Kriegerdenkmal Germania

Germania-Denkmal (ohne Kanonen)

Das Kriegsende kehrte in Stargard auch nicht alles um. Oberbürgermeister Kolbe blieb im Amt. Allerdings hatte er sich jetzt mit viel mehr Sorgen und Parteien herumzuschlagen als bisher, doch hielt er das Steuer der Stadt fest in der Hand.

Der Bildersturm auf die Symbole des gestürzten Kaiserreichs ging glimpflich vorüber. Nicht einmal der Gedenkstein an den Kaiserbesuch 1911, der auf dem Fleischmarkt stand, verschwand. Er stand noch bis 1945. Einmal allerdings wurde versucht, die Kaserne zu stürmen. Drahtverhaue und Spanische Reiter erzählten noch lange von der Unsicherheit jener Tage.

Pommern wurde nach Versailles wieder Grenzprovinz gegen Polen, und die deutsche Bevölkerung des abgetrennten Gebietes von Westpreußen und Posen musste im Altreich untergebracht werden. Dadurch kamen viele Ostflüchtlinge, sogenannte Optanten, nach Pommern. Stargard mit seinem großen Eisenbahn-Ausbesserungswerk nahm viele auf und gab ihnen Unterkunft und Arbeit. Zu der bisherigen Jobstvorstadt, die vorwiegend von Eisenbahnern bewohnt war, kam jetzt eine neue Siedlung westlich der Bahnstrecke, die "Eisenbahn-Siedlung". Dazu kam wenig später die „Städtische Siedlung" zwischen der Stettiner Straße und dem Friedhof an der Schelliner Straße westlich der Grenadierkaserne. So entstand hier ein außerordentlich großes Neubaugelände mit sehr engmaschigem Straßennetz. Jede Wohnung besaß hinter dem Haus einen massiven Stall und ein Stück Gartenland. Durch diesen neuen Stadtteil vergrößerte sich das Stadtgebiet gegenüber der bebauten Fläche von 1914 nahezu auf das Doppelte, aber zunächst wurde nur Mietshaus neben Mietshaus gesetzt, für öffentliche Gebäude war noch keine Zeit - und auch kein Geld vorhanden.

__BEREITGESTELLTE DATEN__:
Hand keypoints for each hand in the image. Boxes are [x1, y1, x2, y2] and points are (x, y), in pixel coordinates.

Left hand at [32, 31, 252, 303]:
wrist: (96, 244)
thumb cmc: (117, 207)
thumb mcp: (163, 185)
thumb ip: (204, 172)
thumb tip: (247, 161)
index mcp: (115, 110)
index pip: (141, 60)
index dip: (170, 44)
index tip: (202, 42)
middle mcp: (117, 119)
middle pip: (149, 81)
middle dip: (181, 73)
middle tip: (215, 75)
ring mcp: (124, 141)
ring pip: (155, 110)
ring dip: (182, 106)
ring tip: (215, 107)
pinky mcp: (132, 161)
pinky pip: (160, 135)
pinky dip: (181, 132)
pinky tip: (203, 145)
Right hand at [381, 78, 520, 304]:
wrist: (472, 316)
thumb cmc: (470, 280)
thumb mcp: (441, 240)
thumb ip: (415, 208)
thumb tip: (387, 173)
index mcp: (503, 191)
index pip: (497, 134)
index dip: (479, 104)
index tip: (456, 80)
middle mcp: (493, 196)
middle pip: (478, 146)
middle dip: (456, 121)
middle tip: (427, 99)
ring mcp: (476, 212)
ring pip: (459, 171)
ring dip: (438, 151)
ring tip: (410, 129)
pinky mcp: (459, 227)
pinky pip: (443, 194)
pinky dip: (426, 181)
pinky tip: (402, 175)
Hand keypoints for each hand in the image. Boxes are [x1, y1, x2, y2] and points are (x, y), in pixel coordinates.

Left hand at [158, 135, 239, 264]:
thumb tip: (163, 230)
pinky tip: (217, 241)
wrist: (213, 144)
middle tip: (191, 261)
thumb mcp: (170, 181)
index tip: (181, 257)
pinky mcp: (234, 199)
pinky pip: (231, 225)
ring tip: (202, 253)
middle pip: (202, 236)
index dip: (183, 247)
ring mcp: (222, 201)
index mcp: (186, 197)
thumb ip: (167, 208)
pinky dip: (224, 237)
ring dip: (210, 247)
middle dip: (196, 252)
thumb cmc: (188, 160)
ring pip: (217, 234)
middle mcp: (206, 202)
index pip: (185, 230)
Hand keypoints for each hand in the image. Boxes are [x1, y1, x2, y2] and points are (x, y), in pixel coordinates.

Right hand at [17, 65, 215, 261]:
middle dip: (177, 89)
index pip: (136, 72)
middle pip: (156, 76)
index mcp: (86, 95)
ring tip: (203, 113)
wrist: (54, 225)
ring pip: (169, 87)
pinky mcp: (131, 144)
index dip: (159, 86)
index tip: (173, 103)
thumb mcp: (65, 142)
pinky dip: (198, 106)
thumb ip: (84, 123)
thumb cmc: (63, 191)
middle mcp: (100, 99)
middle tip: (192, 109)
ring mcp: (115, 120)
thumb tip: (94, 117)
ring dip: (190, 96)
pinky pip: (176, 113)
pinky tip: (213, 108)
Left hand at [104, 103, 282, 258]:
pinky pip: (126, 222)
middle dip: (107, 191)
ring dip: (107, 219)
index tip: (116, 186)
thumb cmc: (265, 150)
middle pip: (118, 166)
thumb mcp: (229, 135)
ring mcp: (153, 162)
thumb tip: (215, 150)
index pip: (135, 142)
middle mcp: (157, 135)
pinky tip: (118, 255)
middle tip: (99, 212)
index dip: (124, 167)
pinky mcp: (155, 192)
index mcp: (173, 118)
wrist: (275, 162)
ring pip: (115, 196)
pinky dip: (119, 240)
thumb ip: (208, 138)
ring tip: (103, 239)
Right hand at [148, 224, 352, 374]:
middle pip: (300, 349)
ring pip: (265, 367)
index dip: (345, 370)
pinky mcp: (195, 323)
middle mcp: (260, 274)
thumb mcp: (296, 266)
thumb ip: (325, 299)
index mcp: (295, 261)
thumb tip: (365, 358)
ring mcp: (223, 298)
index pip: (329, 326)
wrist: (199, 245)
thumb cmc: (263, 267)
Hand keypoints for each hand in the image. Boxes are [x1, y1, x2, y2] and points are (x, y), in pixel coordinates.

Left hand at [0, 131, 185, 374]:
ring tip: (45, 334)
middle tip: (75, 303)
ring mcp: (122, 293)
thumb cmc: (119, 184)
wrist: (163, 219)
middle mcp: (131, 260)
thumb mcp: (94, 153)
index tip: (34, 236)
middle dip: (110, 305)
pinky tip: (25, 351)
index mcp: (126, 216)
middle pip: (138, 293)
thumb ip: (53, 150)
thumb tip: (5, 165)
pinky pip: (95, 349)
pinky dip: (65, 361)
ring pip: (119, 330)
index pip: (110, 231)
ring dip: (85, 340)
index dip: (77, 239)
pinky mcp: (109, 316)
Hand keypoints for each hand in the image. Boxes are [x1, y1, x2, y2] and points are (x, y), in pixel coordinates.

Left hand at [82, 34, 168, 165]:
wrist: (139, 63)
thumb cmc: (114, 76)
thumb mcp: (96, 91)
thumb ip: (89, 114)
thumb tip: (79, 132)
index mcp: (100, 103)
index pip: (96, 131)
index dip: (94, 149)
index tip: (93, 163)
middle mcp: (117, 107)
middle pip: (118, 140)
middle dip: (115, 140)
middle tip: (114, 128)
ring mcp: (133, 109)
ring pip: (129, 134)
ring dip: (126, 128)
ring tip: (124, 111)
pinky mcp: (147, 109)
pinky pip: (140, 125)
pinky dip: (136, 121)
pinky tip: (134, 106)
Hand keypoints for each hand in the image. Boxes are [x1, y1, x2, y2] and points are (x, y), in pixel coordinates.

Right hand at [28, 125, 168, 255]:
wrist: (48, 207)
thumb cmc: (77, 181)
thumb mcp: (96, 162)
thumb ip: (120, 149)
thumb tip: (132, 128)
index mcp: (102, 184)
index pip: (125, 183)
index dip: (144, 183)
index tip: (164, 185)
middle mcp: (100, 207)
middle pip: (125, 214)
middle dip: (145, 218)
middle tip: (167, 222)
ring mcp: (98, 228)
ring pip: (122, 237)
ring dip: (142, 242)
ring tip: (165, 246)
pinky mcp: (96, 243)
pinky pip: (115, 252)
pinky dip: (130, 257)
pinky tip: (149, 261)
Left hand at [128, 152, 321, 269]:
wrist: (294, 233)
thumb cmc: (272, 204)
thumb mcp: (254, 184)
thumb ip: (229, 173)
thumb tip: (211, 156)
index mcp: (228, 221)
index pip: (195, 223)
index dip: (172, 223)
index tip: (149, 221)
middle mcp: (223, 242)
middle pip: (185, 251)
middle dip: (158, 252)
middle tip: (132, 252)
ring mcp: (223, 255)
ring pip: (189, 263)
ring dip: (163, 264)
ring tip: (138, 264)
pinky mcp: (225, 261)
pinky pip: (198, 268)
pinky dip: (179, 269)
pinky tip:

__ARBEITSAUFTRAG A__:
Können Sie aus dem Text über Stargard nach dem Kriegsende den Abschnitt abschreiben, der mit den Worten „Das Kriegsende kehrte“ beginnt und mit „Unsicherheit jener Tage.“ endet?
__ARBEITSAUFTRAG B__:
Wie lautet dieser Satz aus dem Text über Stargard nach dem Kriegsende auf Englisch: „Der Bildersturm auf die Symbole des gestürzten Kaiserreichs ging glimpflich vorüber.“?
__ARBEITSAUFTRAG C__:
Können Sie den Text über Stargard nach dem Kriegsende im Anschluss an seinen letzten Satz fortsetzen?

__ERGEBNIS A__:
Das Kriegsende kehrte in Stargard auch nicht alles um. Oberbürgermeister Kolbe blieb im Amt. Allerdings hatte er sich jetzt mit viel mehr Sorgen und Parteien herumzuschlagen als bisher, doch hielt er das Steuer der Stadt fest in der Hand.

Der Bildersturm auf die Symbole des gestürzten Kaiserreichs ging glimpflich vorüber. Nicht einmal der Gedenkstein an den Kaiserbesuch 1911, der auf dem Fleischmarkt stand, verschwand. Er stand noch bis 1945. Einmal allerdings wurde versucht, die Kaserne zu stürmen. Drahtverhaue und Spanische Reiter erzählten noch lange von der Unsicherheit jener Tage.

__ERGEBNIS B__:
The iconoclastic assault on the symbols of the overthrown Empire passed off without much damage.

__ERGEBNIS C__:
Die Heilig-Geist-Gemeinde, zu der die gesamte Siedlung gehörte, versuchte, der Not an Kirchenraum Herr zu werden, indem sie an der Stettiner Straße einen Andachtsraum, das Lutherhaus, errichtete. Das außerordentlich einfache Gebäude mit flachem Dach und ohne Turm war wirklich keine Kapelle oder gar eine Kirche, sondern ein „Haus" für gemeindliche Zwecke. Ein Kirchenbau war wohl geplant, wurde aber bis 1945 nicht verwirklicht.

Allerdings wurde eine große Doppelschule, die Siedlungsschule, hergestellt, aber alle anderen öffentlichen Bauten für Verwaltung, Polizei, Post usw. waren zwar vorgesehen, wurden aber nicht mehr angefangen.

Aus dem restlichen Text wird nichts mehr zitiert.